In any organisation, formal rules designed to achieve an outcome (such as compliance) are underpinned by informal rules and values. If those informal rules and values are not consistent with the formal rules and staff do not follow the formal rules the outcome will not be achieved.
An article in the NY Times recounts how Bernard Madoff’s bank did not report his suspicious activity because of “a huge bureaucracy where employees stuck to their own silos and did not communicate well with others. … Many people simply filled out and filed forms, oblivious to what those forms might, or might not, indicate.”
The article goes on:
“… JPMorgan had a requirement that a “client relationship manager” certify every year that each client complied with all “legal and regulatory-based policies.” This was no doubt viewed as a tiresome and routine requirement, both by the bankers who did the certifying and by the people in the compliance department who collected the certifications.

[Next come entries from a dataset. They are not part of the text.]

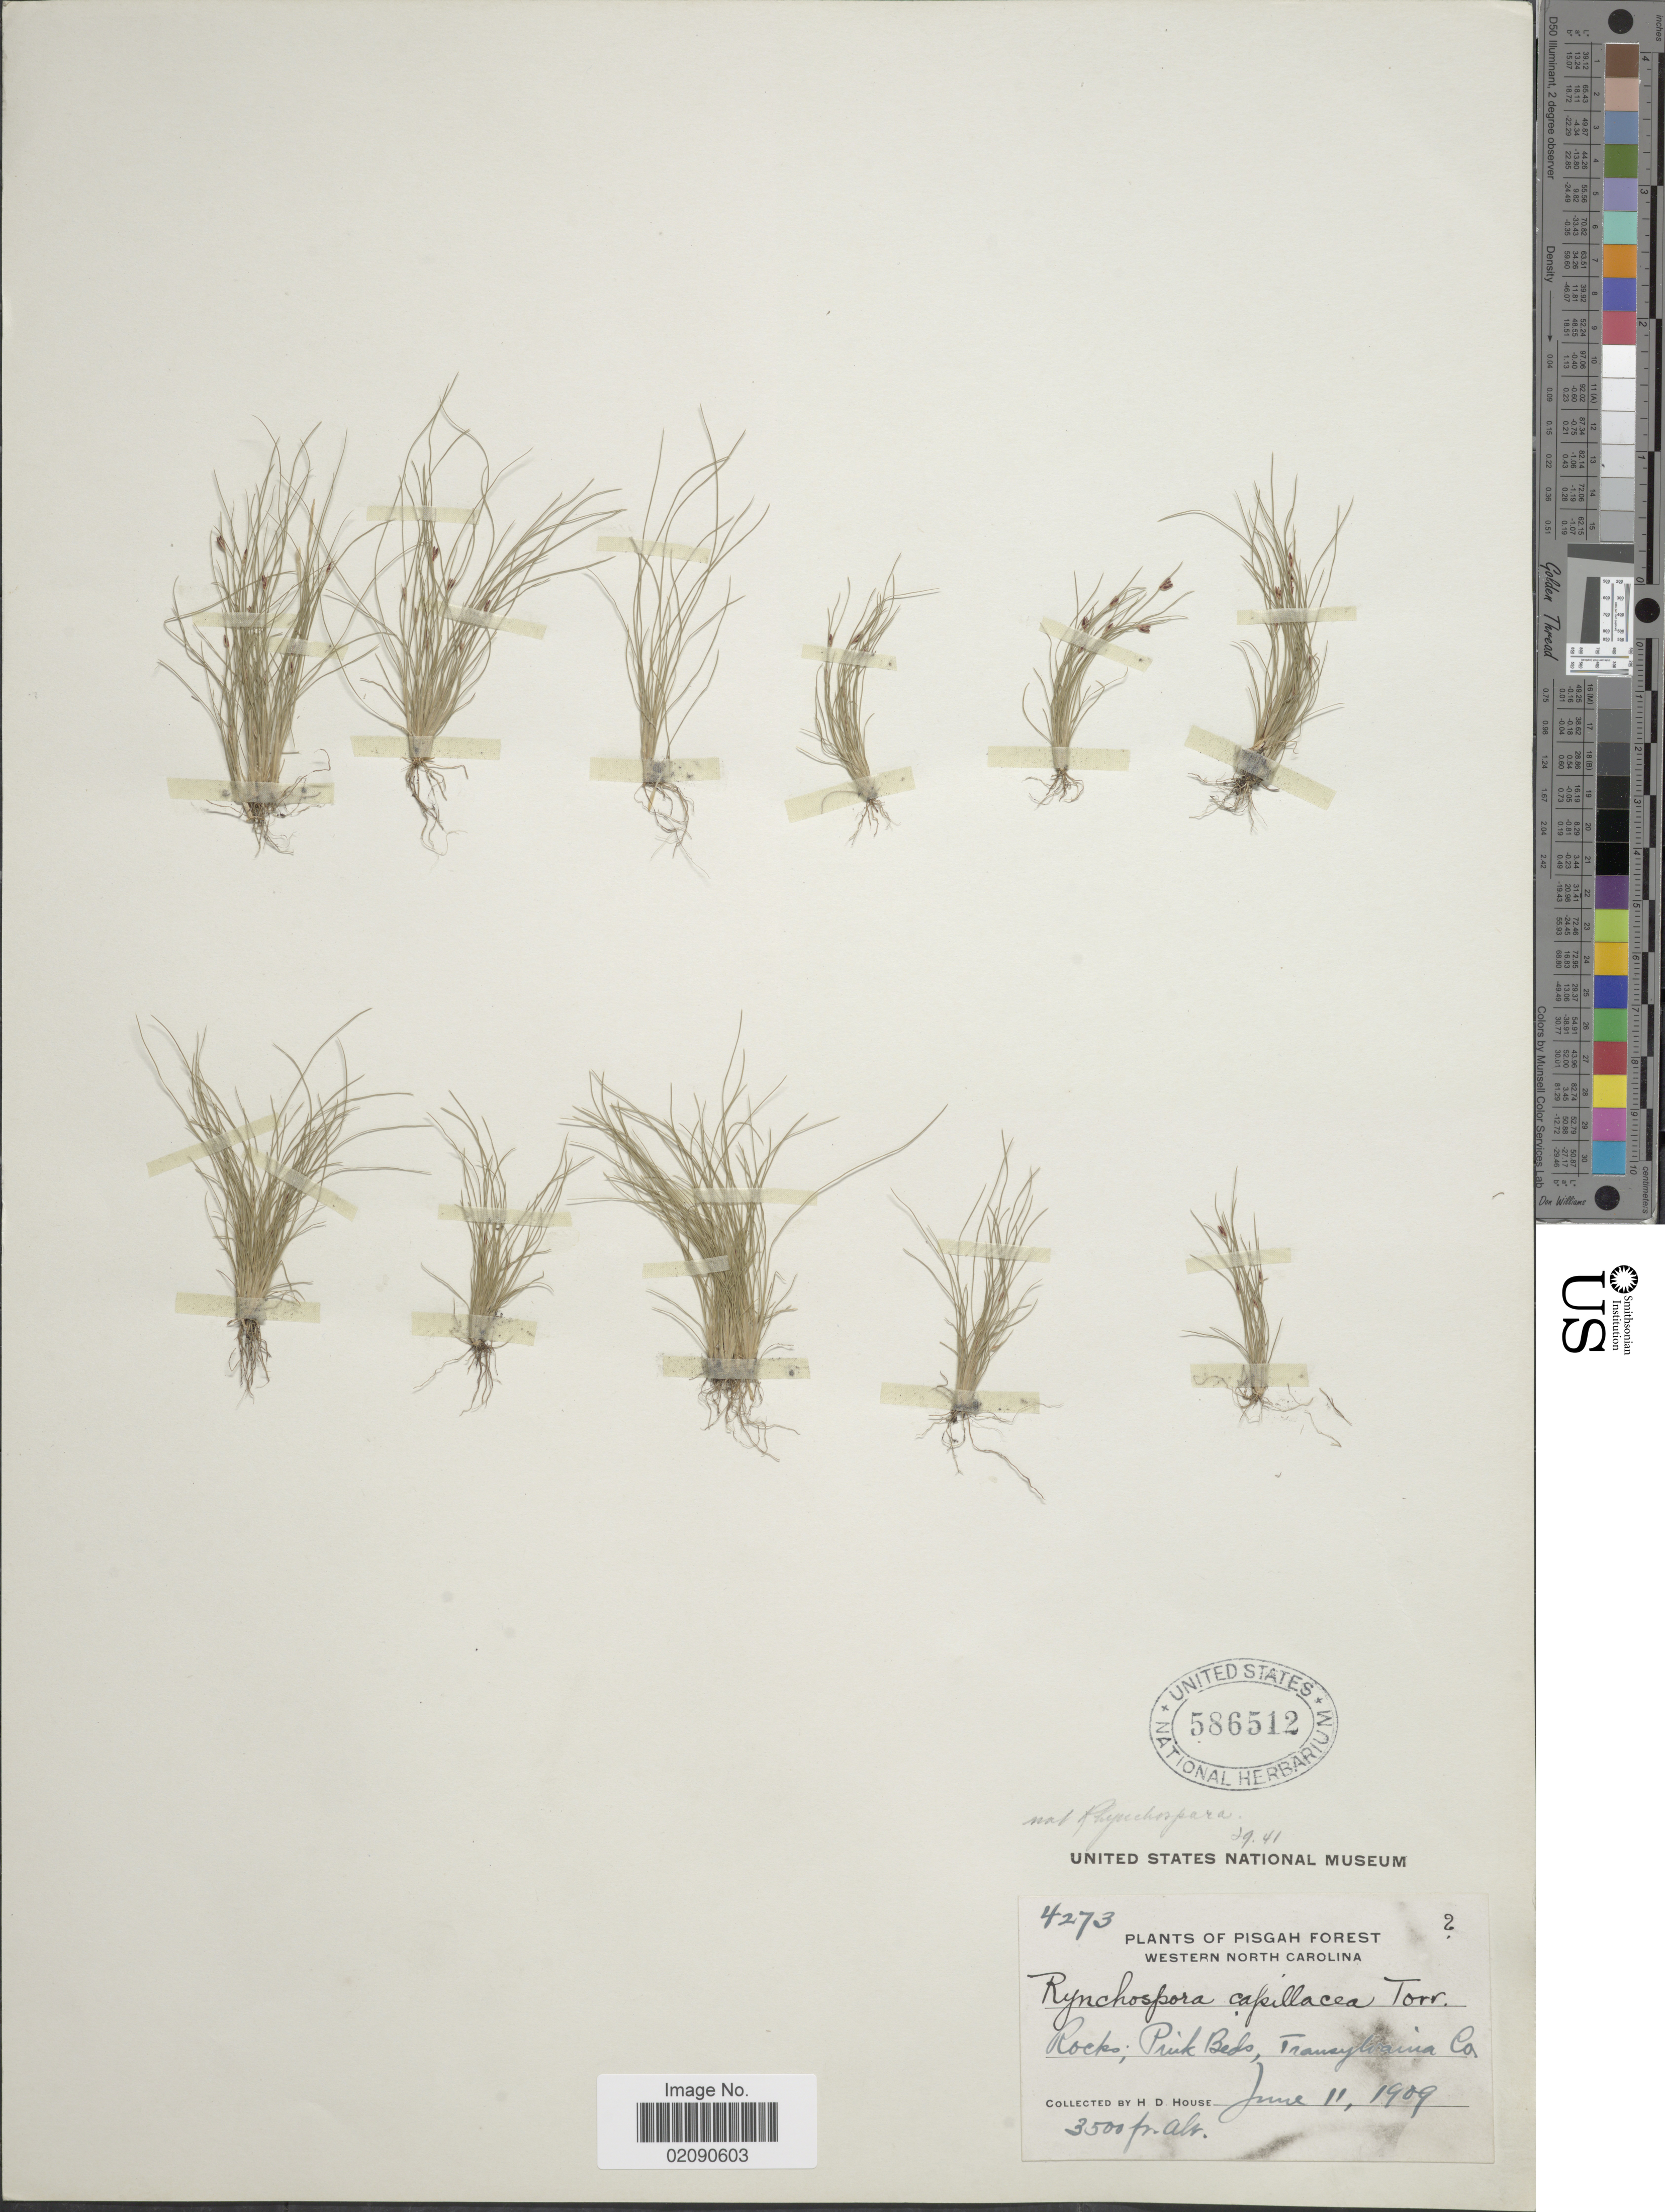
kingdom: Plantae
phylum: Tracheophyta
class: Liliopsida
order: Poales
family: Cyperaceae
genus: Bulbostylis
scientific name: Bulbostylis capillaris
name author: (L.) Kunth ex C.B. Clarke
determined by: Strong, Mark T., (BOT), Smithsonian Institution - National Museum of Natural History (UNITED STATES)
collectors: H. D. House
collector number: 4273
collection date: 1909-06-11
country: United States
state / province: North Carolina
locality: Pisgah Forest. Western North Carolina. Rocks; Pink Beds, Transylvania Co.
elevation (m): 1067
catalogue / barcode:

“In March 2009… the Madoff relationship manager “received a form letter from JPMC’s compliance function asking him to certify the client relationship again.”
Evidently, whoever sent out that letter did not read it after a computer generated it. Or perhaps that person had somehow missed the report that Mr Madoff had been arrested on Dec. 11, 2008.”
Whether the failure to check out suspicious activity was based on a desire to protect fees or because of mis-placed trust or because of negligence, the formal rules were ignored and were ineffective.